Pode ser uma visão meio romântica da coisa, mas é corroborada por muita gente. Entrevistei cerca de 60 artistas, produtores e executivos de gravadoras para um livro sobre a música brasileira dos anos 70, e quase todos me disseram o mesmo: a partir do momento em que a indústria começou a se profissionalizar, no fim dos 70/início dos 80, o processo de gravar um disco se tornou mais lento e esquemático, e isso tornou a música cada vez mais medíocre, no sentido de tentar apelar a um público cada vez mais amplo. O radicalismo e a experimentação foram, pouco a pouco, sendo extirpados.
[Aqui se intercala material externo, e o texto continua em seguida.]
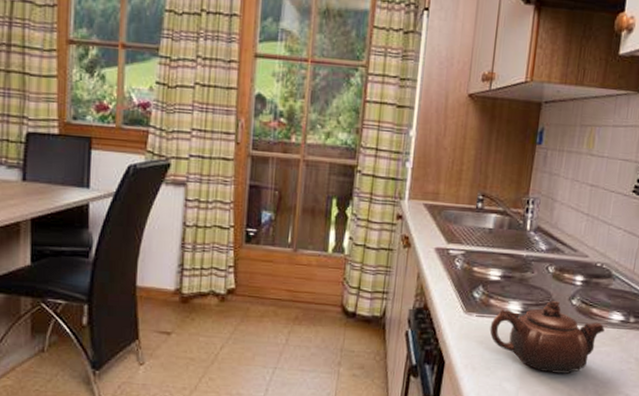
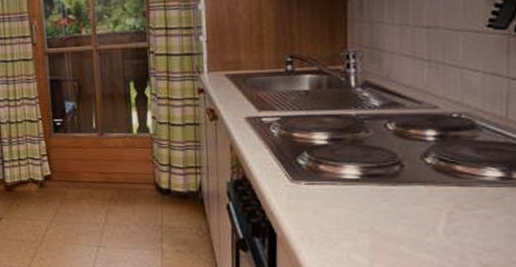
teapot: present [489,301,605,374] -> none [324,161,477,242]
O mesmo ocorreu com o cinema. Antes da explosão do VHS e do mercado de venda de filmes para TV, cineastas se preocupavam apenas com o lançamento em salas de cinema. No fim dos 70, depois do sucesso do cinema “blockbuster” de Lucas, Spielberg e cia., a indústria passou a faturar alto alugando filmes em fita diretamente para o consumidor e vendendo títulos para TV, e o cinema mudou. Filmes passaram a exibir, cada vez mais, uma estética adequada à televisão, inclusive com “pausas” na trama para os comerciais (falo do cinema comercial hollywoodiano, claro, não do cinema estatal bancado aqui pela Embrafilme).
Há outro fator importante: o surgimento da “indústria da nostalgia”, em que discos e filmes antigos passaram a ser relançados, aconteceu por volta de fim dos 70. Hoje, você pode comprar ou alugar qualquer filme feito 30 ou 40 anos atrás, mas nem sempre foi assim. Até o fim dos 70, um cineasta que lançava um filme não imaginava que sua obra perduraria por muitos anos e não pensava nas implicações financeiras disso. Resumindo: quando você percebe que seu filme pode faturar não só no cinema, mas ser vendido para TVs e alugado pelo público para ver em casa, a tendência é fazer filmes cada vez mais acessíveis e inofensivos.
Essa discussão rende muito assunto. Voltaremos a ela em breve.